I was sixteen and became pregnant.  I was told it was “My Choice”, this  is the first Grandchild  and I had to live with the decision.  At 3 mo’s along, I was told during the night that I would not be having my baby and that an abortion was scheduled for 9:00 am the next morning.  All was taken care of!  I could not bring shame to my family.  It was the best thing!  I begged to be sent to a home or give my baby up for adoption.   I was told to contact no one.

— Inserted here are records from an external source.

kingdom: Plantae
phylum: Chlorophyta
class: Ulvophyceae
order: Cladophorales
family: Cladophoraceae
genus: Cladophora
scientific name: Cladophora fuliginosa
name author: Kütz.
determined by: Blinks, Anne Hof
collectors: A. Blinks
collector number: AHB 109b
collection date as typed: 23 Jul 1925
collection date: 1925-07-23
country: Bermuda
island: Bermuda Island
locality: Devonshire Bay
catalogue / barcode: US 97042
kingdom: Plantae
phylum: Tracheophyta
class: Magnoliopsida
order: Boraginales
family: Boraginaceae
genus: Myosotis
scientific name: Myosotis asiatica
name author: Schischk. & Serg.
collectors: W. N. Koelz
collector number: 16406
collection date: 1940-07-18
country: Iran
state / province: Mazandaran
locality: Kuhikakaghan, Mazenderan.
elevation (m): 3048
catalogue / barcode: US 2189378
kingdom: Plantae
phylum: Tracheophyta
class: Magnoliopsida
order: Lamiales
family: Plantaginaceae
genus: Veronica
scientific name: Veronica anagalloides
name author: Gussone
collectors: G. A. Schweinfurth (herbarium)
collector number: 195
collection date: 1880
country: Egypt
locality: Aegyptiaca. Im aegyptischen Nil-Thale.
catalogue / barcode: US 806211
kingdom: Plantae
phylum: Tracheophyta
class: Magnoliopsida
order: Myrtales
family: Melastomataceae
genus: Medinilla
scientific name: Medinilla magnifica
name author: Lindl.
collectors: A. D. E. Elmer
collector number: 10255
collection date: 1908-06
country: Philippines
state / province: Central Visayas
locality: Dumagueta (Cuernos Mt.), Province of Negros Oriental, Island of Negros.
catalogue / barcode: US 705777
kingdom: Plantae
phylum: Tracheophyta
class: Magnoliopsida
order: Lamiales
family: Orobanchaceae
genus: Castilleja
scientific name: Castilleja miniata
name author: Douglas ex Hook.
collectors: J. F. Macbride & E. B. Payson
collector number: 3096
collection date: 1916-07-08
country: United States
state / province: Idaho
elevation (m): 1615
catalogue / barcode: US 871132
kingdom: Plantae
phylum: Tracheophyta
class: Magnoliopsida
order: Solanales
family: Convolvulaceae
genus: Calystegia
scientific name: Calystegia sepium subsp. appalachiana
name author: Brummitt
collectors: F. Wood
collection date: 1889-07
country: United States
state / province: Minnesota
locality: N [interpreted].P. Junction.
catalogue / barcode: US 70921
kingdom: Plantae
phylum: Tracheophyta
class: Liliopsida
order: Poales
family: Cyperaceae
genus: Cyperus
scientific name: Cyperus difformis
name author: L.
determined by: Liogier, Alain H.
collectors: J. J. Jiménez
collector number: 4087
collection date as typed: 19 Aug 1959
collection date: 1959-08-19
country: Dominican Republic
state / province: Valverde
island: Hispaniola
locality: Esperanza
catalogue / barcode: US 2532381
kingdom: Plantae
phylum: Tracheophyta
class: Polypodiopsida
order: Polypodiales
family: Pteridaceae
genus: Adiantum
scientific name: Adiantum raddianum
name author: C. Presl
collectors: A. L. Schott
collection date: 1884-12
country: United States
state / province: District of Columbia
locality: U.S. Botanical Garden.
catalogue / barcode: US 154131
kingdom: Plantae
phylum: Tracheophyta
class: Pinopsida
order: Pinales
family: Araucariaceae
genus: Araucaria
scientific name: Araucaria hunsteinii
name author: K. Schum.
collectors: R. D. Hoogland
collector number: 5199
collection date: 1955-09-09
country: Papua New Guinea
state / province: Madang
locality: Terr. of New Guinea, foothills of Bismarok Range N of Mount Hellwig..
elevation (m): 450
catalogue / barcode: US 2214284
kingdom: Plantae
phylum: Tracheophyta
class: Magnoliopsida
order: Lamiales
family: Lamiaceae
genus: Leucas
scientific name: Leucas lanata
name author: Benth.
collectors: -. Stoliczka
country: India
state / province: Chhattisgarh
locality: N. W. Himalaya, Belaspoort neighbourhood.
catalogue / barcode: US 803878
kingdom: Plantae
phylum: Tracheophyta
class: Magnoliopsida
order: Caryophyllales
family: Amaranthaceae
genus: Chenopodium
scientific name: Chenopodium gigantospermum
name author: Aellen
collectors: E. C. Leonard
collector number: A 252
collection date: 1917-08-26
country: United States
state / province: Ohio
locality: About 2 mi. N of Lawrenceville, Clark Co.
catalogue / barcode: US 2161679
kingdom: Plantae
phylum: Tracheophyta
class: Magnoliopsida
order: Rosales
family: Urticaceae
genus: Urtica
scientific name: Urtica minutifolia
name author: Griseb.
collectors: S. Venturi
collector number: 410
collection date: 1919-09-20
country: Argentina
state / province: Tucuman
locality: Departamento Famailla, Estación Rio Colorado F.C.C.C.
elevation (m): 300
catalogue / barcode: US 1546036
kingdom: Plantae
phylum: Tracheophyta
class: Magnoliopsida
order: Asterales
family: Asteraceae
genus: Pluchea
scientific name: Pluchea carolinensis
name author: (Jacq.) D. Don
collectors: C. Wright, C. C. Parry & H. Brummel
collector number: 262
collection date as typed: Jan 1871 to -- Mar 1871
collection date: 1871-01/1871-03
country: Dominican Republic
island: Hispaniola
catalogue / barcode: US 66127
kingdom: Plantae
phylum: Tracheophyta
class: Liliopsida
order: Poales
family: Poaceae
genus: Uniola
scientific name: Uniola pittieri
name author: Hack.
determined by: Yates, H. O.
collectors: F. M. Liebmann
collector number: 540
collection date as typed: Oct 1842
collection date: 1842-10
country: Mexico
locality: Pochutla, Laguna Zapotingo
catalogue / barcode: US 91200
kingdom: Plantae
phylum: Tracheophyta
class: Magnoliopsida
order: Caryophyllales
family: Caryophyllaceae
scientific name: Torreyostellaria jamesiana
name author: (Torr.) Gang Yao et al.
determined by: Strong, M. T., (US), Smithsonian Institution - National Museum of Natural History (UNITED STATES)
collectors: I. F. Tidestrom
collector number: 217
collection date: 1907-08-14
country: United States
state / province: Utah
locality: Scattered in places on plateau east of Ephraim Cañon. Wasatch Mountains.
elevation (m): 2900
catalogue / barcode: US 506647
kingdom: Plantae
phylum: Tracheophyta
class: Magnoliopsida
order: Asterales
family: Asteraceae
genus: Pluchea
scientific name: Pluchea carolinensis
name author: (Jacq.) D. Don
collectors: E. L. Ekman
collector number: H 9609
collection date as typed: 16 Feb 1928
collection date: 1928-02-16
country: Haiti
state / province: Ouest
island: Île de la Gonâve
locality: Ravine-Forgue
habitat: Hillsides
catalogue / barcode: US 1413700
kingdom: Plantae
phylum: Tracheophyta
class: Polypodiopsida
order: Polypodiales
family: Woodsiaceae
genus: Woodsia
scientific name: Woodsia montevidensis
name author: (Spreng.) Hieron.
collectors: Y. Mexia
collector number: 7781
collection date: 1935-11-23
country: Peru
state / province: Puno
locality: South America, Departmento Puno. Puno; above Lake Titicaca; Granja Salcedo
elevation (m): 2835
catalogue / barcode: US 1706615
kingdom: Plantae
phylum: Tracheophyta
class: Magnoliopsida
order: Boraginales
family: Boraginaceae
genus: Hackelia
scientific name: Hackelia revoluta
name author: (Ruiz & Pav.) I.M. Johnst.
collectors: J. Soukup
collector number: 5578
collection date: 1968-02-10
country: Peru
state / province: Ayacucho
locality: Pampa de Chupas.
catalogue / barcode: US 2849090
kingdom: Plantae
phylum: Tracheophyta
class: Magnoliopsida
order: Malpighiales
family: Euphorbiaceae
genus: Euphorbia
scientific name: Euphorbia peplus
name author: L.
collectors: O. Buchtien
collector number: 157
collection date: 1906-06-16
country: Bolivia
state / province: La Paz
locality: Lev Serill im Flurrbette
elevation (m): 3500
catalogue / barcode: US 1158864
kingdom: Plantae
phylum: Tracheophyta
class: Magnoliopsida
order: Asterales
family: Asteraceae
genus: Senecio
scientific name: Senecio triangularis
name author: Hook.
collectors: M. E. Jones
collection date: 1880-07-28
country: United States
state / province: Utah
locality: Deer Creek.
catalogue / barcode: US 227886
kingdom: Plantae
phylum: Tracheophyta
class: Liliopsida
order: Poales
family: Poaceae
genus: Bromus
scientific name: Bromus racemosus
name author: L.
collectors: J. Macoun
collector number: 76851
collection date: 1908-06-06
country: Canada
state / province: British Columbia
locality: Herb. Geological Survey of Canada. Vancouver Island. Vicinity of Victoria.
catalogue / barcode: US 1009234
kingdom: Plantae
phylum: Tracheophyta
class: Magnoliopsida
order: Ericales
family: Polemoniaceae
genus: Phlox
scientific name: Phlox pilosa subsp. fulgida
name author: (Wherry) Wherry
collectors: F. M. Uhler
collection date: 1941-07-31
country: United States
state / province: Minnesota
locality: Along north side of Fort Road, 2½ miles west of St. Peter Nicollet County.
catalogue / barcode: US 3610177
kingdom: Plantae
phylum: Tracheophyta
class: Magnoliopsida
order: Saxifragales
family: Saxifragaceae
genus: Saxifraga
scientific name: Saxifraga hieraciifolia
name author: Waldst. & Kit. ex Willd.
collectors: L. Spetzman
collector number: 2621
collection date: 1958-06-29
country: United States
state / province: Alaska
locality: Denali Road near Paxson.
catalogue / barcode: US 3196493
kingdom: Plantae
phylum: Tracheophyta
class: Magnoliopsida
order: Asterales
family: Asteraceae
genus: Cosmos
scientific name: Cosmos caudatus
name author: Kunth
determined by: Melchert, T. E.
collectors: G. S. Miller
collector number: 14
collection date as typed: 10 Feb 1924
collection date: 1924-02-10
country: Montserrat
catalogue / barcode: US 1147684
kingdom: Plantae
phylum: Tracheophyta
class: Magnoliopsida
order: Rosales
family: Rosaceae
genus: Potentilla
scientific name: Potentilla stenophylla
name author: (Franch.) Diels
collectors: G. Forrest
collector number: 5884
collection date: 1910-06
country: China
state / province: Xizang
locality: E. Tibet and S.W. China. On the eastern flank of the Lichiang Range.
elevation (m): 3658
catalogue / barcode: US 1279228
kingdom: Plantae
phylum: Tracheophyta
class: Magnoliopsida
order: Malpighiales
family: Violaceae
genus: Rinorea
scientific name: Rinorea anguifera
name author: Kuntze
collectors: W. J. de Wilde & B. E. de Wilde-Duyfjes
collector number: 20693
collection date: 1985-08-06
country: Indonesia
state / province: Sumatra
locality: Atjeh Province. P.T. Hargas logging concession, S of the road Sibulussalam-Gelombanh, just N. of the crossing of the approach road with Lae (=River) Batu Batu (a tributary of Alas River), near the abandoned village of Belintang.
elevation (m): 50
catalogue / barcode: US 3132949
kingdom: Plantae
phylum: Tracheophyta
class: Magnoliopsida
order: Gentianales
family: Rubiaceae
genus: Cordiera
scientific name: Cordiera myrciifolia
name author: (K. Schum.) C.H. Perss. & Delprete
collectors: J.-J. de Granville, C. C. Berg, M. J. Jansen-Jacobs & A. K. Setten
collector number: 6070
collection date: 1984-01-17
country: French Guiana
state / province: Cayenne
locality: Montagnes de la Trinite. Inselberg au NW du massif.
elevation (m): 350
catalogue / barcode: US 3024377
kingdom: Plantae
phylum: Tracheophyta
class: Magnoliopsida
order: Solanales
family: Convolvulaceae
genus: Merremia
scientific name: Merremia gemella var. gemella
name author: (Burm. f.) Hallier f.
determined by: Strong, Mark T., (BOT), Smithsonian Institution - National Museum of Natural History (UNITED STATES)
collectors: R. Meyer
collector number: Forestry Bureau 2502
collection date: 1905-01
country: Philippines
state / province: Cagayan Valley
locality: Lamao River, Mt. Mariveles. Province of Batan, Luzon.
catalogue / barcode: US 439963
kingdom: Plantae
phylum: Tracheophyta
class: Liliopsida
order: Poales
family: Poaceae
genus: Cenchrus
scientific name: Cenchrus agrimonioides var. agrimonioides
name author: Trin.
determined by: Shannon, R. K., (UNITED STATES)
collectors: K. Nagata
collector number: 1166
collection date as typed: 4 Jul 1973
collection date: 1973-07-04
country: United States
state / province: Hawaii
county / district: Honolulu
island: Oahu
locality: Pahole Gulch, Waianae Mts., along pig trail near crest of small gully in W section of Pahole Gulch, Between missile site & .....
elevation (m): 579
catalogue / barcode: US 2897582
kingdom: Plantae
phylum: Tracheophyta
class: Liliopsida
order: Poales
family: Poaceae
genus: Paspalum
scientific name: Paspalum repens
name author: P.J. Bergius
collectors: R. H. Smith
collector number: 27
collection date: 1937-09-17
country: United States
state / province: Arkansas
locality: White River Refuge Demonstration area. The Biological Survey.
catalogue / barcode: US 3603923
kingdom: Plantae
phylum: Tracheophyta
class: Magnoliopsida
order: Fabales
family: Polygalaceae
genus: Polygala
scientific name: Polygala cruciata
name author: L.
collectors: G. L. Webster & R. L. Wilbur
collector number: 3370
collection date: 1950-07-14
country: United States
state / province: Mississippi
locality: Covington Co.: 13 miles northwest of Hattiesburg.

It was only hours that I had left to hold on to the life growing inside me.

I had no idea that I would be such a part of the decision of Roe v Wade while learning in History class of the decision our country made and what really happens from an abortion.   No one spoke to me at the clinic.  There were 3 nurses and a Dr .  No sedation or anesthesia for pain.  Two nurses held me down.  Horrified over what was happening to me and my baby I began to cry out.  A nurse placed a washcloth in my mouth telling me to bite down on it , My screams were stifled    There were so many women in recliners crying and in pain.  Now, the problem was solved  I was told and we would never speak of it again.  

My spirit broken, I was numb.  I just blocked out the abortion.  The bizarre night behavior started.   I developed an eating disorder,  had unhealthy relationships and promiscuity.   Even after taking leaves from work to be hospitalized  three (3) times and five (5) outpatient programs I never once told anyone that I had an abortion.  

I began counseling at my church. I attended a retreat for healing that gave me strength to face my wounds, shame and suffering and taught me the love of God and His forgiveness.   

After 40 yrs, I have no guilt or shame.  I do not fear the dark and am surrounded by a great light from God.  I am whole again.  I share these wounds with other’s to know that there is healing after abortion   I walk in the Light!  And this is why, I am Silent No More!